Credit Scorecard Taxonomy
Contents
Credit Scorecard Taxonomy
There are many Credit Scorecard types. The following categories break them down to the main classes by: usage, type of input, type of output, manner of development and algorithm used (if any)
By usage
Credit scorecards may be used for a number of distinct business activities across the Credit Life Cycle
- Prospect management (prospect scoring), that is, selecting from an existing client base for new product marketing campaigns
- Approval of new credit (Credit Decisioning using an Acceptance Scorecard or application scoring) at the Credit Origination stage
- Assessment of ongoing Credit Risk profile ( behavioural scorecards, internal credit rating systems)

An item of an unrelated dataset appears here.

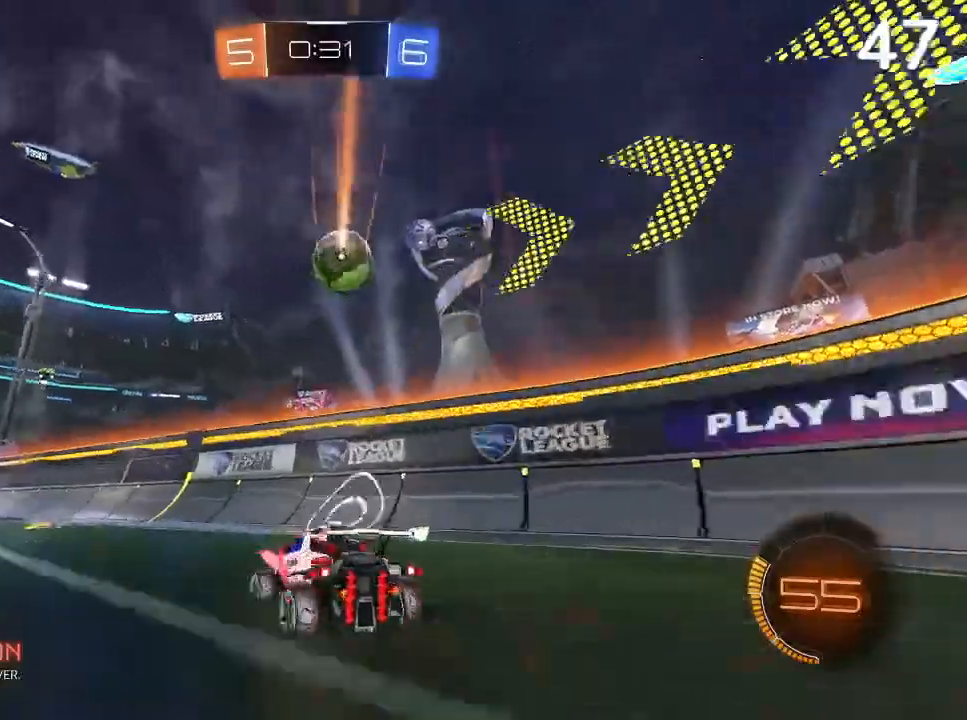
{"buttons": ["R2"], "left_stick": "up-left", "right_stick": "center", "events": [[133, "left_stick", "center"], [267, "left_stick", "up-left"], [333, "CIRCLE", "down"], [400, "CIRCLE", "up"]]}
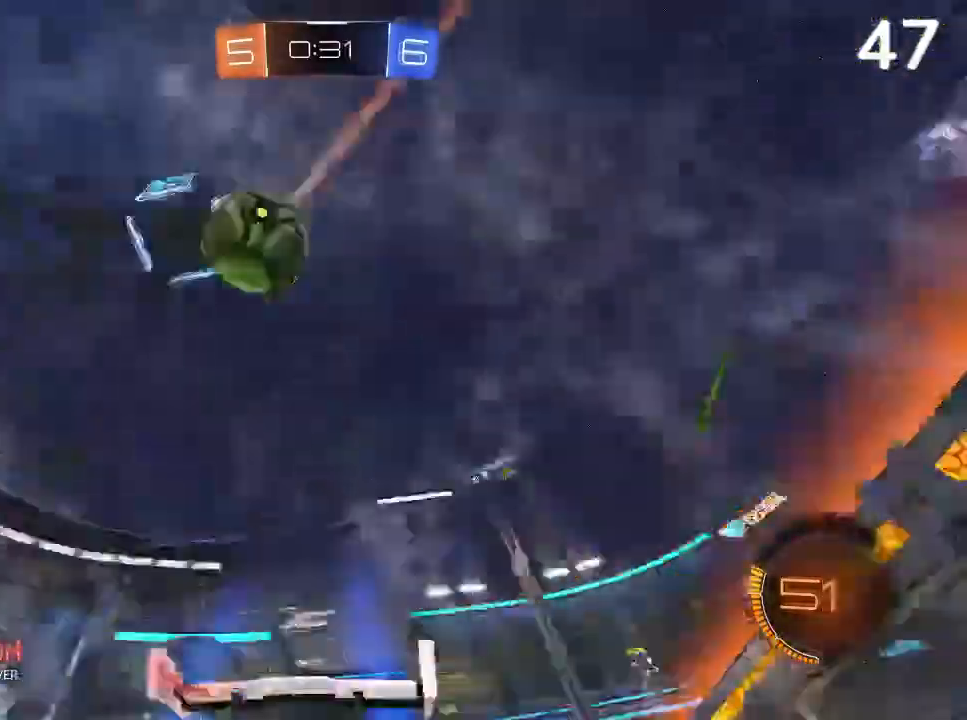
{"buttons": ["R2"], "left_stick": "up-left", "right_stick": "center", "events": []}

- Collection Scoring, to help select the most appropriate collection strategy in the case of Delinquency and a Non-Performing Loan
- Input for the calculation of Regulatory Capital (Basel III scorecards) for regulated financial institutions
- Input for the calculation of IFRS 9 / CECL Expected Credit Loss and Loss Allowance for institutions reporting under these standards
By type of Data Input
- Most standard scorecards will tap existing Credit Data sources for the required information
- Increasingly, various Alternative Credit Data sources are being used
By type of Output
A scorecard might produce as output:
- a Credit Score, a numerical variable ranging continuously over some range (e.g. 0-1000)
- an actual estimated Probability of Default, e.g 3.5%, which may obtained directly from scoring model or via a Default Probability Table
- a Credit Rating, a Categorical Variable with less granularity that a continuous score, e.g. BB
By nature of development
Broadly speaking, credit scorecards can be divided into two development type categories
- Quantitative Scorecards (Credit Scoring Models) that use exclusively or primarily quantitative inputs and algorithmic processing (Machine Learning) to achieve the risk classification
- Expert Scorecards that are developed by human subject matter experts
In practice quantitative scorecards will admit also expert based adjustments (Overrides) that aim to incorporate additional information not captured by the scorecard but potentially available to the decision maker
By algorithm
Quantitative scorecards employ one of several possible algorithmic classes (For complete list see Credit Scoring Models), e.g. linear discriminant analysis, logistic regression, decision trees etc.